* _Stated goal 1_:
Edit the passage on the MOO3 AI: reproduce the stretch from "Did you ever" through "then oh well.", swapping "technology" for "hardware".

* _Supplied passage_:
—————

Did you ever play MOO3 discord? Now hopefully our guys can do a better job of programming the AI than QSI did, but if they can't or that is the best an AI can be with our technology today, then oh well.

If you never played MOO3, the AI would have this annoying habit of seeming to avoid the enemy TF, when they were a direct fire TF and had been ordered to attack the enemy. The enemy would be on one side of the planet and instead of the AI moving to intercept it, it would start flying around the opposite side of the planet. Now this was probably something that is programmed in so that the two TFs wouldn't get extremely close to eachother, but it was very aggrivating. Then the TFs would, for no apparent reason, twirl a circle or two out in the middle of nowhere instead of advancing towards the enemy.

—————

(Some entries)
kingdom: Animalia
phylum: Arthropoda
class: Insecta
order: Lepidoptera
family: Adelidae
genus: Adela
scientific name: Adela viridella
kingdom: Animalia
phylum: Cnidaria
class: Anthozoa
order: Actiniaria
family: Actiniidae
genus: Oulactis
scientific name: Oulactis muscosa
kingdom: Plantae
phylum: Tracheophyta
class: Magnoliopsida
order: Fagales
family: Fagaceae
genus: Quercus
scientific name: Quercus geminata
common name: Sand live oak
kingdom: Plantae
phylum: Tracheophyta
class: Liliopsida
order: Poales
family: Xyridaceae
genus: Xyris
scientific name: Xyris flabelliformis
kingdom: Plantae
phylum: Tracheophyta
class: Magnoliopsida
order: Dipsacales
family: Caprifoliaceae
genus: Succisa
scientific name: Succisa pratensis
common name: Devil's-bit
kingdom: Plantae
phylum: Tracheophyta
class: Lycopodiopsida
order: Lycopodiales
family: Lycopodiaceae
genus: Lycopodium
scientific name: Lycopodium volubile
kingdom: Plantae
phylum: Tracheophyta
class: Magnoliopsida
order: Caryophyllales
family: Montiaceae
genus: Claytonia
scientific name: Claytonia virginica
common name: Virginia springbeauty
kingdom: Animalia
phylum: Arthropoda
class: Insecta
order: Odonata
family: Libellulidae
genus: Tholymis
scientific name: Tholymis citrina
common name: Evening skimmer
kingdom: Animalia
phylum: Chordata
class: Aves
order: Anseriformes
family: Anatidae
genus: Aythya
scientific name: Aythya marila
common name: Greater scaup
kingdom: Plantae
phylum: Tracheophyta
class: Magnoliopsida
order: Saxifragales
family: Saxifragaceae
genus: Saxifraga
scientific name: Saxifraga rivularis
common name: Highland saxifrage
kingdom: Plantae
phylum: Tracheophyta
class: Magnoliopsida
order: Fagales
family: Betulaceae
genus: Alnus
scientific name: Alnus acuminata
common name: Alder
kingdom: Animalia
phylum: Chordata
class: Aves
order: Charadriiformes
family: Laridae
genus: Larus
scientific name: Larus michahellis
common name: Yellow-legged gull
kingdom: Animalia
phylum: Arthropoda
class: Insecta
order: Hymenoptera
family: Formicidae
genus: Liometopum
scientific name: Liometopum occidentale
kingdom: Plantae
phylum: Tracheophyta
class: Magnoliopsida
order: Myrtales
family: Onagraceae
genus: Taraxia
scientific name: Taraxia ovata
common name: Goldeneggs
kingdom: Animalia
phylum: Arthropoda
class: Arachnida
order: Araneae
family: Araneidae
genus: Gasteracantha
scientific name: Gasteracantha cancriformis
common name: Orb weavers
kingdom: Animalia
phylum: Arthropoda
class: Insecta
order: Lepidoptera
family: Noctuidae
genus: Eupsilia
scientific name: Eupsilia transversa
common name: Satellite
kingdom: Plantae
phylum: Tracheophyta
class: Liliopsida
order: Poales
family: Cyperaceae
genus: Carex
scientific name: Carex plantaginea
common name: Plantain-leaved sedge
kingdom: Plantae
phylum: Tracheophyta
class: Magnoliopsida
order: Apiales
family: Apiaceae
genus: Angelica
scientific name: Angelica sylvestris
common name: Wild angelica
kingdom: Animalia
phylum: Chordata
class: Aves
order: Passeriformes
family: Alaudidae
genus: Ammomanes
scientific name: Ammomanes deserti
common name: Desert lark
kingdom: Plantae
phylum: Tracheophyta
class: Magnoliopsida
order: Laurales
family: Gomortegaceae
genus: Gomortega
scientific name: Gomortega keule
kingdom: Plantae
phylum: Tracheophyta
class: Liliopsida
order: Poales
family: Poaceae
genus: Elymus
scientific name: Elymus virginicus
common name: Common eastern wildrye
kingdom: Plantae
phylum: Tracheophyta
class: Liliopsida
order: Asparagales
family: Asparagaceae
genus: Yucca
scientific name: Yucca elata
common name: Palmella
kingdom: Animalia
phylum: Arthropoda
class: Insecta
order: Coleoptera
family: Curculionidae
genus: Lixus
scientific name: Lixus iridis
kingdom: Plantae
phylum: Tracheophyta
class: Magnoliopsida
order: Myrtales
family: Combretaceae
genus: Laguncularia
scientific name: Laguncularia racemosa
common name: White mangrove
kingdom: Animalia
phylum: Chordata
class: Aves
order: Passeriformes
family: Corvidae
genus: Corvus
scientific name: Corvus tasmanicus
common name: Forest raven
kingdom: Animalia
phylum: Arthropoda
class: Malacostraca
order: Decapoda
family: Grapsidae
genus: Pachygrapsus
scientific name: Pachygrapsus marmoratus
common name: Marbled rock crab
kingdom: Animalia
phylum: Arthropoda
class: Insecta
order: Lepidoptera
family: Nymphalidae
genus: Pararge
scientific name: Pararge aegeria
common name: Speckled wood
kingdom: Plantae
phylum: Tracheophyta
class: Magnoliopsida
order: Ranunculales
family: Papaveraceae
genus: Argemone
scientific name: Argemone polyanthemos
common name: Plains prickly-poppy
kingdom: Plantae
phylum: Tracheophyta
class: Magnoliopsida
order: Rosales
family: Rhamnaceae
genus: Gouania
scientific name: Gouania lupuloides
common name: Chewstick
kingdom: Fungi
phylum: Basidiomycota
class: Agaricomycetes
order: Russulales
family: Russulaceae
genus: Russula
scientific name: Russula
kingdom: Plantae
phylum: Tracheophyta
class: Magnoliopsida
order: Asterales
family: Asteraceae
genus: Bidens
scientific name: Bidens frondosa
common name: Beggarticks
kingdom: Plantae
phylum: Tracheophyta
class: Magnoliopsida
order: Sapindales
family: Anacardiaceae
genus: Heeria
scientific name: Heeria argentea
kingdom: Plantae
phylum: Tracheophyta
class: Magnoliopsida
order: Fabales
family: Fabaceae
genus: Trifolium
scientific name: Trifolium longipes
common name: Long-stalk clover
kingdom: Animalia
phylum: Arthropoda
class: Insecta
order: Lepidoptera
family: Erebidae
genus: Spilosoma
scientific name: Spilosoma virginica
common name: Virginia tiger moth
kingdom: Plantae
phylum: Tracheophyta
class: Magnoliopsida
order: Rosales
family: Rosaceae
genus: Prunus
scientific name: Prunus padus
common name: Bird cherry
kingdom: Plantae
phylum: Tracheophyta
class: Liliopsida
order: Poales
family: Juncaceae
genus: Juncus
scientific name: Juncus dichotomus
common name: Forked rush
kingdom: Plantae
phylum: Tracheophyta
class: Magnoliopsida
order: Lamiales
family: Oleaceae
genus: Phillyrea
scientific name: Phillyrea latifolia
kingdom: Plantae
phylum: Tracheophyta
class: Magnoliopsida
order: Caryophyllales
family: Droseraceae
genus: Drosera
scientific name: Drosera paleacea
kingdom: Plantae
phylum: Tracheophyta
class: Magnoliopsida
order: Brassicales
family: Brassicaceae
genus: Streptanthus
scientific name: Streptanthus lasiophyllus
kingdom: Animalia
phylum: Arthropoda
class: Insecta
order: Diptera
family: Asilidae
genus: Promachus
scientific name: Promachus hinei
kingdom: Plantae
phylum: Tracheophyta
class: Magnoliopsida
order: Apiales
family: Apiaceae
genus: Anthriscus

—————

* _Stated goal 2_:
Render the entries as a JSON list of strings, one string per line and no blank lines, covering only the stretch from the start of the entries through the line that contains "genus: Quercus".

* _Correct answer 1_:
Did you ever play MOO3 discord? Now hopefully our guys can do a better job of programming the AI than QSI did, but if they can't or that is the best an AI can be with our hardware today, then oh well.

* _Correct answer 2_:
[
  "kingdom: Animalia",
  "phylum: Arthropoda",
  "class: Insecta",
  "order: Lepidoptera",
  "family: Adelidae",
  "genus: Adela",
  "scientific name: Adela viridella",
  "kingdom: Animalia",
  "phylum: Cnidaria",
  "class: Anthozoa",
  "order: Actiniaria",
  "family: Actiniidae",
  "genus: Oulactis",
  "scientific name: Oulactis muscosa",
  "kingdom: Plantae",
  "phylum: Tracheophyta",
  "class: Magnoliopsida",
  "order: Fagales",
  "family: Fagaceae",
  "genus: Quercus"
]